3) Но эти гипотезы не даются даром. Если научная и рациональная строгость учёных не заставляет их отступить перед гипотезами, с первого взгляда наиболее фантастическими, то это совсем не значит, что они их разработали для своего удовольствия и ради того, чтобы поиграть в эстетов… Их великий критерий в этих исследованиях остаётся тем же, что и для любой умственной работы, и он состоит в наибольшей понятности наблюдаемой действительности. Насколько они будут требовательны и строги к выбору фактов, условиям их наблюдения и их воспроизведению, настолько же затем они готовы допустить и даже искать любую гипотезу, как бы странной она сначала ни казалась, только бы она позволила лучше понять наблюдаемые явления. «Лучше понять» — это значит понять более простым способом с большей экономией средств и при соотношении между большим числом фактов и меньшим числом исключений. Приведение к единству остаётся постоянной заботой при всяком усилии ума. «Лучше понять» — это, в конечном счёте, лучше охватить глубокое единство, скрытое под стольким числом различных явлений. Но, конечно, в каждой новой гипотезе наблюдение и вычисление должны подтвердить, насколько новое предложенное понимание проявляется более удовлетворительно и эффективно, чем старое.
4) В богословии также исходят из определённого числа фактов. Заниматься богословием — это значит пытаться лучше понять связь между всеми этими фактами. Эти факты являются, прежде всего, одними и теми же как для учёного, так и для философа, так как в конечном счёте ничто из того, что касается творения мира и человека, не может быть чуждым богослову. Но есть также определённые факты, которые учёный не может и не должен (по крайней мере, как правило) принимать в расчёт, так как они доступны только вере.
(Очевидно, что речь не идёт о фактах одного и того же порядка.
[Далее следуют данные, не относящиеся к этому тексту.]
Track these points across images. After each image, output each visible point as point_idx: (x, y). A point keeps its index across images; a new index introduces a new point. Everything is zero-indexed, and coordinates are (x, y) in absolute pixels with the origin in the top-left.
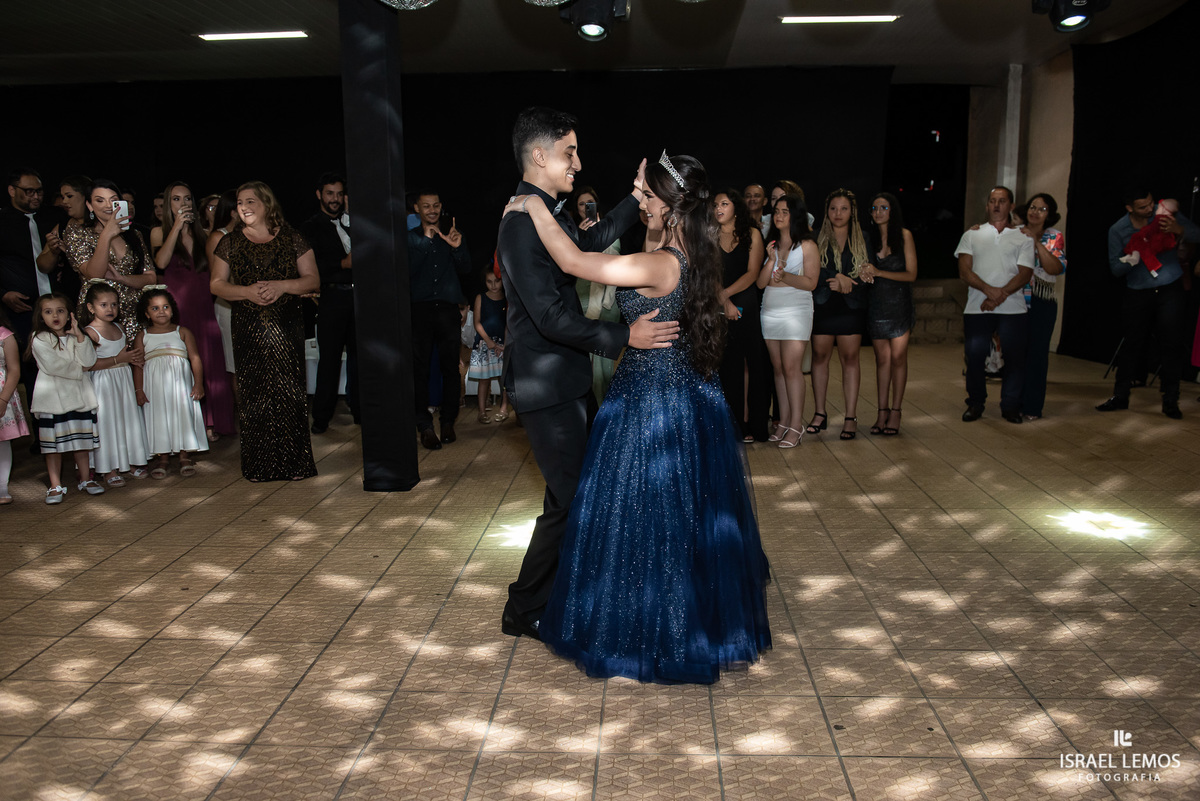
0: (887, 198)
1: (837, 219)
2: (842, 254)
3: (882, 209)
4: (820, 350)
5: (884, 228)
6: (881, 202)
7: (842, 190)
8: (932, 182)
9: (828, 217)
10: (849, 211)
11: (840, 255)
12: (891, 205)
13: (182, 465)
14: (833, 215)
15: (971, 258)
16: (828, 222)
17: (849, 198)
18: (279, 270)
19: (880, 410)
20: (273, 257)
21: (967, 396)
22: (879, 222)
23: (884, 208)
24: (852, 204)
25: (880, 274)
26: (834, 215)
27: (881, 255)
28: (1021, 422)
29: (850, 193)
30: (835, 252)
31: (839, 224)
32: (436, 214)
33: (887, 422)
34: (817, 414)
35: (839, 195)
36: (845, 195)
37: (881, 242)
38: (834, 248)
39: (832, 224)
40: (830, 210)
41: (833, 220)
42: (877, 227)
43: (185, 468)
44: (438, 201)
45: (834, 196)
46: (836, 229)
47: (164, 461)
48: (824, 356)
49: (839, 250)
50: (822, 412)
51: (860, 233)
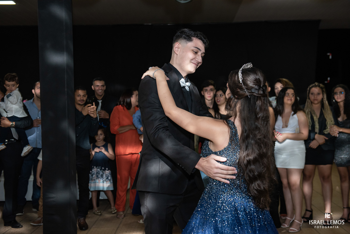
1: (314, 100)
2: (319, 119)
4: (307, 173)
6: (339, 89)
7: (317, 84)
8: (329, 79)
9: (309, 98)
10: (321, 95)
11: (317, 120)
12: (345, 91)
14: (312, 97)
16: (309, 101)
17: (321, 88)
22: (339, 101)
23: (341, 93)
24: (323, 91)
25: (341, 130)
27: (341, 119)
30: (315, 118)
31: (316, 102)
32: (83, 100)
34: (307, 210)
35: (316, 86)
36: (319, 86)
37: (340, 112)
38: (313, 115)
39: (312, 103)
40: (310, 95)
41: (312, 100)
42: (337, 104)
44: (85, 94)
45: (312, 87)
46: (314, 105)
48: (310, 177)
49: (317, 116)
50: (309, 209)
51: (329, 107)
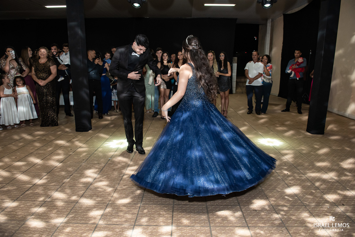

Научные факты являются непреложными в принципе для каждого честного человека, обладающего требуемой компетенцией, независимо от любого религиозного, философского или политического мнения. Факты веры являются непреложными только для тех, кто разделяет ту же веру, являясь частью (по крайней мере, скрытой) собственно самой этой веры.)
Богослов же, напротив, отдаёт абсолютное предпочтение этим фактам веры. К тому же, он должен принять их как таковые только после строгой проверки и остаться готовым в любой момент в случае необходимости возобновить эту проверку.
В соответствии с тем, что было уже сказано, читатель уже должен был иметь возможность лучше понять смысл гипотезы, которая нами была развита по поводу времени и пространства. Эта гипотеза исходит, прежде всего, из данных веры, которые учёный не обязан знать. Какой бы странной она ни была, она не является абсурдной, и она пока что представляется нам лучшим способом придать некоторую умопостигаемость нашей вере в Евхаристию. В дальнейшем мы увидим, что она могла бы прояснить и многие другие проблемы.
Итак, мы теперь располагаем двумя великими категориями, нужными для продолжения нашего богословского размышления. Первая дана нам непосредственно и ясно Откровением, хотя некоторое размышление, подобное уже намеченному нами, желательно и даже необходимо для дальнейшего её объяснения и уточнения; это различие личности и природы. Вторая, как нам кажется, содержится в нашей вере в Евхаристию; но при этом надо признать, что её было возможно обнаружить только благодаря работе, связанной с личным богословским размышлением, даже при его коллективном характере, и без всякой гарантии со стороны Церкви, хотя сама эта категория находится в глубокой гармонии с литургической традицией; вот почему мы преподносим эту категорию только в рамках гипотезы; в определённых случаях это возможное согласование (хотя бы только в каждом совершении евхаристии) между любыми мгновениями времени и любыми точками пространства.
Эти две категории будут уточнены и мало-помалу подтверждены во время продолжения нашего исследования. Но нам кажется, что во многих отношениях тайна Троицы и тайна Евхаристии способны прояснить все другие. И поэтому было необходимо начинать с них.
3 Тайна Зла: ложные решения при «классической» постановке проблемы
Теперь мы можем обратиться к великому возражению, о которое мы споткнёмся, утверждая, что единственным смыслом творения была любовь Божия, предлагающая соучастие: как Бог такой Любви мог сотворить мир, в котором фактически присутствует зло (и столько зла!)? По правде говоря, эта проблема будет нас занимать с этих пор до самого конца нашего труда, так как она действительно является Проблемой. И эта проблема останется для нас, в конечном счёте, тайной, в каком бы свете мы ни пытались её рассмотреть.